Hybrid Intelligence gives you full visibility into how your models reason, predict, and behave. Views exposes every logic path, feature interaction, and prediction influence in clear, traceable terms.

They articulate model reasoning and decision quality in real time.

Explore how views explain and validate models and decisions ensuring full oversight, control supporting trust and compliance.

  • Model Structure View

    • Gives a complete breakdown of the trained model’s internal architecture

    • Shows every module, partition, rule, and bin

    • Defines how decisions are made.

    • Exposes the logic paths the model uses, the features that drive them, and the structure those features take.

    • Is the foundation for inspecting how the model reasons, understanding what influences its outputs, and tracing each part of the decision structure back to its components.

    • Essential for auditability, validation, and model governance.

    Results View

    • Returns the model’s prediction for a given input

    • Returns all data needed to explain how that prediction was made.

    • Includes

      • the original query

      • the predicted output,

      • detailed attribution data showing for features, modules, and partitions

    • The foundation for traceable inference, allowing developers and downstream systems to connect every prediction to a transparent decision path.

    Feature Attribution View

    • Shows how much each input feature contributed to a specific prediction.

    • Provides a breakdown of influence across all features

    • Understand the decision in simple, measurable terms.

    • Applied to batches of inputs, it also supports feature importance analysis across cohorts and datasets

    • Identify which variables consistently drive outcomes.

    Module Attribution View

    • Breaks down a prediction in terms of the modules and logic paths that generated it.

    • Connects each contribution to specific expressions, partitions, and feature conditions

    • Reveals how the model’s structured reasoning flows through its internal components.

    • Makes it possible to trace how the influences on a decision were constructed and applied.

    Decision Action Table View

    • Breaks down a prediction by model partition

    • Shows how each rule and expression contributed to the result.

    • Includes detailed attribution statistics, bin definitions, and activation counts for every condition the model evaluated.

    • Audit model decisions by inspecting partition-level contributions, rule activations, and attribution statistics

    • Ideal for deployment validation, behavioural tracing, and regulatory audits.

      • Designed for programmatic consumption

      • Especially valuable for comparing query behaviour to training baselines

      • Powerful tool for audit, monitoring, and deployment validation.
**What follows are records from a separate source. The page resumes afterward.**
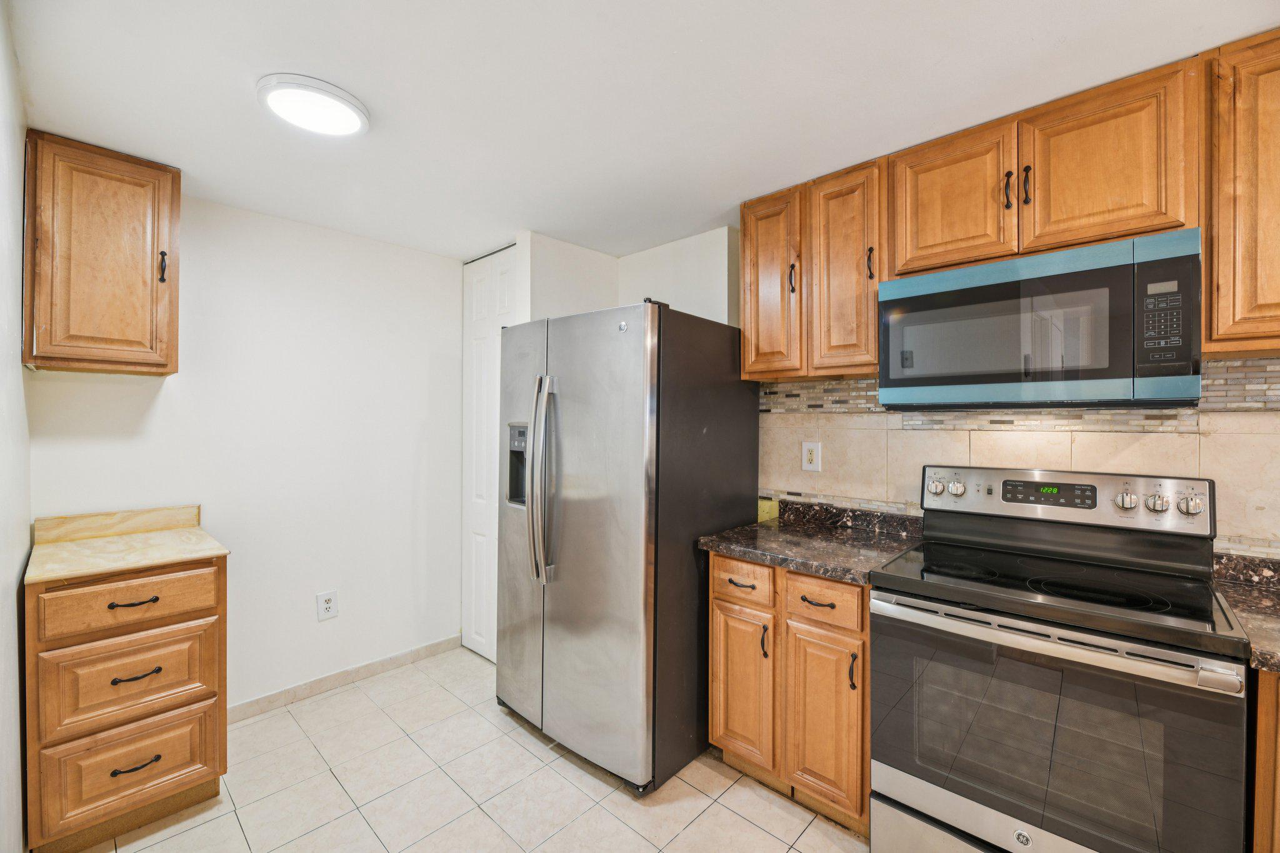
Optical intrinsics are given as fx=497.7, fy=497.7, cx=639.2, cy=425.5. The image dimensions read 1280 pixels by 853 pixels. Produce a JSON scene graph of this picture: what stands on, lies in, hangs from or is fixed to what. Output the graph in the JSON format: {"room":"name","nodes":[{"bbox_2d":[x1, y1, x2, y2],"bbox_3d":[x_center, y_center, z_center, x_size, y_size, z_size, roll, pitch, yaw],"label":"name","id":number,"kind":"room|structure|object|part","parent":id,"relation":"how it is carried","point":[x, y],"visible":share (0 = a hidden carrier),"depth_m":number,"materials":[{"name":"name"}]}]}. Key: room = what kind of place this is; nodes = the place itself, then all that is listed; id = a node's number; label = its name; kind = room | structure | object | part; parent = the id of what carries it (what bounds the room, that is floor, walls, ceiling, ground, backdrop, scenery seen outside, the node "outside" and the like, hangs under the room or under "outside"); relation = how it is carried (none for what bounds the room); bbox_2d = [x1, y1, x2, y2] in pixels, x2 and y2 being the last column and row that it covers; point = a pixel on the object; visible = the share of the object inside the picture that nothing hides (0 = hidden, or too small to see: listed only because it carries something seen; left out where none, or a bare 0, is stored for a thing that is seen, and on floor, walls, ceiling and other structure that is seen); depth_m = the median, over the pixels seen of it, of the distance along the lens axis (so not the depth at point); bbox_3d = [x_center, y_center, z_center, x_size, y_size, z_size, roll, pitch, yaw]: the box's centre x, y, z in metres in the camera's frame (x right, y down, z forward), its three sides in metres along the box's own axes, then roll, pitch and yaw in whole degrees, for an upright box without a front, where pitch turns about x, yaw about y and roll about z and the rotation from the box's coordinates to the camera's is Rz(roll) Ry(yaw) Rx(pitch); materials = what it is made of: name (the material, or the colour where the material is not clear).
{"room":"kitchen","nodes":[
{"label":"kitchen","id":0,"kind":"room"},
{"bbox_2d":[0,0,31,852],"bbox_3d":[-0.897,0.175,0.504,3.750,2.391,0.121,0,0,43],"label":"left wall","id":1,"kind":"structure","parent":0,"point":[19,379],"depth_m":1.36,"materials":[{"name":"white paint"}]},
{"bbox_2d":[26,183,462,715],"bbox_3d":[-1.717,0.182,2.506,0.121,2.385,1.910,0,0,43],"label":"back wall","id":2,"kind":"structure","parent":0,"point":[156,404],"depth_m":2.47,"materials":[{"name":"white paint"}]},
{"bbox_2d":[19,130,181,376],"bbox_3d":[-2.020,-0.598,1.887,0.357,0.804,0.389,0,0,43],"label":"upper cabinet","id":3,"kind":"object","parent":2,"relation":"attached to","point":[164,279],"visible":0.99,"depth_m":1.77,"materials":[{"name":"brown wood"}]},
{"bbox_3d":[-1.848,-0.612,1.933,0.029,0.118,0.019,0,0,43],"label":"pull","id":4,"kind":"part","parent":3,"relation":"part of","materials":[{"name":"metal"}]},
{"bbox_2d":[316,590,338,620],"bbox_3d":[-1.589,0.914,2.531,0.009,0.134,0.088,0,0,43],"label":"wall outlet","id":5,"kind":"object","parent":2,"relation":"attached to","point":[327,605],"visible":0.98,"depth_m":2.53,"materials":[{"name":"white plastic"}]},
{"bbox_2d":[229,635,462,720],"bbox_3d":[-1.610,1.316,2.523,0.012,0.084,1.523,0,0,43],"label":"baseboard","id":6,"kind":"structure","parent":2,"relation":"attached to","point":[279,695],"depth_m":2.57,"materials":[{"name":"beige tile"}]},
{"bbox_2d":[80,646,871,852],"bbox_3d":[-0.002,1.404,1.032,4.796,0.077,2.894,0,0,43],"label":"tile floor","id":7,"kind":"structure","parent":0,"point":[757,834],"depth_m":1.84,"materials":[{"name":"beige tile"}]},
{"bbox_2d":[23,552,229,852],"bbox_3d":[-1.841,0.917,1.820,0.657,0.879,0.464,0,0,43],"label":"drawer cabinet","id":8,"kind":"object","parent":7,"relation":"on","point":[121,605],"visible":0.88,"depth_m":1.60,"materials":[{"name":"brown wood"}]},
{"bbox_3d":[-1.631,0.571,1.612,0.030,0.145,0.422,0,0,43],"label":"drawer","id":9,"kind":"part","parent":8,"relation":"part of","materials":[{"name":"brown wood"}]},
{"bbox_3d":[-1.669,1.119,1.650,0.039,0.269,0.394,0,0,43],"label":"drawer","id":10,"kind":"part","parent":8,"relation":"part of","materials":[{"name":"brown wood"}]},
{"bbox_2d":[24,504,229,585],"bbox_3d":[-1.883,0.413,1.857,0.658,0.111,0.517,0,0,43],"label":"countertop","id":11,"kind":"structure","parent":8,"relation":"on","point":[176,558],"depth_m":1.84,"materials":[{"name":"beige"}]},
{"bbox_3d":[-1.649,0.831,1.640,0.034,0.256,0.407,0,0,43],"label":"drawer","id":12,"kind":"part","parent":8,"relation":"part of","materials":[{"name":"brown wood"}]},
{"bbox_3d":[-1.628,0.569,1.612,0.047,0.013,0.118,0,0,43],"label":"drawer pull","id":13,"kind":"part","parent":8,"relation":"part of","materials":[{"name":"metal"}]},
{"bbox_3d":[-1.621,0.804,1.613,0.049,0.012,0.112,0,0,43],"label":"drawer pull","id":14,"kind":"part","parent":8,"relation":"part of","materials":[{"name":"black metal"}]},
{"bbox_3d":[-1.636,1.100,1.627,0.047,0.013,0.119,0,0,43],"label":"drawer pull","id":15,"kind":"part","parent":8,"relation":"part of","materials":[{"name":"black metal"}]},
{"bbox_2d":[493,298,762,794],"bbox_3d":[-0.082,0.451,2.342,0.902,1.820,0.917,0,0,43],"label":"refrigerator","id":16,"kind":"object","parent":7,"relation":"on","point":[755,386],"visible":0.94,"depth_m":1.95,"materials":[{"name":"silver metal"}]},
{"bbox_3d":[-0.398,0.224,2.035,0.088,0.776,0.100,0,0,43],"label":"refrigerator handles","id":17,"kind":"part","parent":16,"relation":"part of","materials":[{"name":"silver metal"}]},
{"bbox_2d":[708,551,871,833],"bbox_3d":[0.691,0.926,1.975,0.663,0.874,0.639,0,0,43],"label":"base cabinet","id":18,"kind":"object","parent":7,"relation":"on","point":[722,612],"visible":0.53,"depth_m":1.73,"materials":[{"name":"brown wood"}]},
{"bbox_3d":[0.382,0.996,1.898,0.241,0.557,0.076,0,0,43],"label":"cabinet door","id":19,"kind":"part","parent":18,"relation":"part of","materials":[{"name":"brown wood"}]},
{"bbox_3d":[0.375,0.584,1.872,0.257,0.141,0.047,0,0,43],"label":"drawer","id":20,"kind":"part","parent":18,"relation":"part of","materials":[{"name":"brown wood"}]},
{"bbox_3d":[0.451,0.787,1.809,0.022,0.109,0.027,0,0,43],"label":"pull","id":21,"kind":"part","parent":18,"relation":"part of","materials":[{"name":"metal"}]},
{"bbox_2d":[697,496,924,586],"bbox_3d":[0.700,0.426,1.971,0.728,0.128,0.690,0,0,43],"label":"countertop","id":22,"kind":"structure","parent":18,"relation":"on","point":[770,558],"depth_m":1.94,"materials":[{"name":"stone"}]},
{"bbox_3d":[0.596,0.600,1.693,0.101,0.013,0.048,0,0,43],"label":"drawer pull","id":23,"kind":"part","parent":18,"relation":"part of","materials":[{"name":"metal"}]},
{"bbox_3d":[0.615,1.000,1.692,0.253,0.568,0.068,0,0,43],"label":"cabinet door","id":24,"kind":"part","parent":18,"relation":"part of","materials":[{"name":"brown wood"}]},
{"bbox_3d":[0.606,0.590,1.685,0.253,0.144,0.043,0,0,43],"label":"drawer","id":25,"kind":"part","parent":18,"relation":"part of","materials":[{"name":"brown wood"}]},
{"bbox_3d":[0.679,0.786,1.588,0.020,0.109,0.027,0,0,43],"label":"pull","id":26,"kind":"part","parent":18,"relation":"part of","materials":[{"name":"metal"}]},
{"bbox_2d":[868,465,1251,852],"bbox_3d":[1.164,0.771,1.479,0.762,1.215,0.706,0,0,43],"label":"stove","id":27,"kind":"object","parent":7,"relation":"on","point":[932,804],"visible":1,"depth_m":1.31,"materials":[{"name":"metal"}]},
{"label":"storage drawer","id":28,"kind":"part","parent":27,"relation":"part of","materials":[{"name":"silver metal"}]},
{"bbox_3d":[0.985,0.547,1.340,0.774,0.038,0.091,0,0,43],"label":"oven handle","id":29,"kind":"part","parent":27,"relation":"part of","materials":[{"name":"silver metal"}]},
{"bbox_3d":[0.996,0.823,1.353,0.805,0.617,0.074,0,0,43],"label":"oven door","id":30,"kind":"part","parent":27,"relation":"part of","materials":[{"name":"glass"}]},
{"bbox_2d":[1250,666,1279,852],"bbox_3d":[1.765,0.946,1.005,0.775,0.891,0.643,0,0,43],"label":"base cabinet","id":31,"kind":"object","parent":7,"relation":"on","point":[1265,685],"visible":0.47,"depth_m":1.05,"materials":[{"name":"brown wood"}]},
{"bbox_2d":[1212,551,1279,675],"bbox_3d":[1.781,0.447,1.012,0.815,0.106,0.764,0,0,43],"label":"countertop","id":32,"kind":"structure","parent":31,"relation":"on","point":[1243,610],"depth_m":1.27,"materials":[{"name":"brown stone"}]},
{"bbox_2d":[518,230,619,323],"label":"closet wall","id":33,"kind":"structure","parent":0,"point":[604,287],"depth_m":2.73,"materials":[{"name":"white paint"}]},
{"bbox_2d":[460,246,517,660],"bbox_3d":[-0.862,0.175,2.883,0.657,2.352,0.081,0,0,43],"label":"closet door","id":34,"kind":"structure","parent":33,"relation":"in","point":[479,304],"depth_m":2.95,"materials":[{"name":"white paint"}]},
{"bbox_2d":[1,0,1278,260],"bbox_3d":[0.098,-1.046,1.205,4.634,0.095,2.968,0,0,43],"label":"ceiling","id":35,"kind":"structure","parent":0,"point":[1020,48],"depth_m":1.48,"materials":[{"name":"white paint"}]},
{"bbox_2d":[256,73,370,137],"bbox_3d":[-1.026,-0.998,1.582,0.300,0.037,0.299,0,0,43],"label":"ceiling light","id":36,"kind":"object","parent":35,"relation":"attached to","point":[337,100],"visible":0.99,"depth_m":1.53,"materials":[{"name":"white plastic"}]},
{"bbox_2d":[636,232,1279,556],"bbox_3d":[1.211,0.174,1.994,3.954,2.387,0.132,0,0,43],"label":"right wall","id":37,"kind":"structure","parent":0,"point":[637,257],"depth_m":2.25,"materials":[{"name":"paint"}]},
{"bbox_2d":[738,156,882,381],"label":"upper cabinet","id":38,"kind":"object","parent":37,"relation":"attached to","point":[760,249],"visible":0.77,"depth_m":1.97,"materials":[{"name":"brown wood"}]},
{"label":"cabinet door","id":39,"kind":"part","parent":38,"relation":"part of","materials":[{"name":"brown wood"}]},
{"bbox_3d":[0.633,-0.613,2.073,0.022,0.125,0.028,0,0,43],"label":"pull","id":40,"kind":"part","parent":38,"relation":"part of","materials":[{"name":"metal"}]},
{"bbox_3d":[0.791,-0.571,1.981,0.280,0.809,0.213,0,0,43],"label":"cabinet door","id":41,"kind":"part","parent":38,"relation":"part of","materials":[{"name":"brown wood"}]},
{"bbox_3d":[0.872,-0.607,1.884,0.022,0.122,0.025,0,0,43],"label":"pull","id":42,"kind":"part","parent":38,"relation":"part of","materials":[{"name":"metal"}]},
{"bbox_2d":[758,360,1278,555],"bbox_3d":[1.539,0.136,1.666,2.050,0.607,0.015,0,0,43],"label":"tile backsplash","id":43,"kind":"structure","parent":37,"relation":"attached to","point":[1218,364],"depth_m":1.78,"materials":[{"name":"beige tile"}]},
{"bbox_2d":[801,441,821,471],"bbox_3d":[0.791,0.140,2.297,0.084,0.133,0.009,0,0,43],"label":"wall outlet","id":44,"kind":"object","parent":43,"relation":"attached to","point":[810,466],"visible":0.98,"depth_m":2.29,"materials":[{"name":"white plastic"}]},
{"bbox_2d":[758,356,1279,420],"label":"mosaic tile border","id":45,"kind":"structure","parent":37,"relation":"attached to","point":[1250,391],"depth_m":1.74,"materials":[{"name":"tile"}]},
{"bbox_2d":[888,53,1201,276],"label":"upper cabinet","id":46,"kind":"object","parent":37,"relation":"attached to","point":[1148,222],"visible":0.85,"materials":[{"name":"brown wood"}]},
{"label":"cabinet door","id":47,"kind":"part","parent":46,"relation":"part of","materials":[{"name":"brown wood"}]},
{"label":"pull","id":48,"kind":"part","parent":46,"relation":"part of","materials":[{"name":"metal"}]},
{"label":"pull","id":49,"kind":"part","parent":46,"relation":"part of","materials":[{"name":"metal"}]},
{"bbox_2d":[881,228,1206,408],"bbox_3d":[1.257,-0.275,1.645,0.772,0.450,0.401,0,0,43],"label":"microwave","id":50,"kind":"object","parent":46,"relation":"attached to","point":[990,267],"visible":0.99,"depth_m":1.44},
{"bbox_3d":[1.324,-0.270,1.267,0.081,0.197,0.075,0,0,43],"label":"keypad","id":51,"kind":"part","parent":50,"relation":"part of","materials":[{"name":"black plastic"}]},
{"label":"microwave control panel","id":52,"kind":"part","parent":50,"relation":"part of","materials":[{"name":"black plastic"}]},
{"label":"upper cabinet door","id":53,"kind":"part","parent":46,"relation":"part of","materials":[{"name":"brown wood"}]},
{"bbox_2d":[1203,28,1279,359],"bbox_3d":[1.828,-0.569,1.174,0.703,0.797,0.333,0,0,43],"label":"upper cabinet","id":54,"kind":"object","parent":37,"relation":"attached to","point":[1208,304],"visible":0.97,"depth_m":1.25,"materials":[{"name":"brown wood"}]}
]}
    Module Dependency View

    • Provides a detailed picture of how a specific module behaves

    • Shows how each input feature/interaction influences the predictions within that module.

    • Connects each output to the specific rules, conditions, and feature values that produced it

    • Revealing how changes in input affect attribution.

    • Useful for understanding model sensitivity

    • Used to explore decision logic in context

    • Used to validate that feature interactions behave as intended.

    Anomaly View

    • Surfaces statistical imbalances and coverage gaps in the feature space by analysing the bins used during modelling.

    • Highlights regions of the data that may lack representation, such as sparse bins, overly wide intervals, or high-density outliers

    • Enables teams to identify where predictions may be less stable or where more data may be needed.

    • Supports proactive model validation and targeted data collection, especially in edge cases or underrepresented populations.

    Strengths and Weaknesses (SAW) View

    • Provides an estimate of how strong, uncertain, and potentially inaccurate a prediction is, based on actual outcomes.

    • Compares predictions with known results

    • Quantifies how confident the model is and where its weaknesses lie.

    • Helps assess reliability at the individual prediction level

    • Supports better downstream decisions and risk management.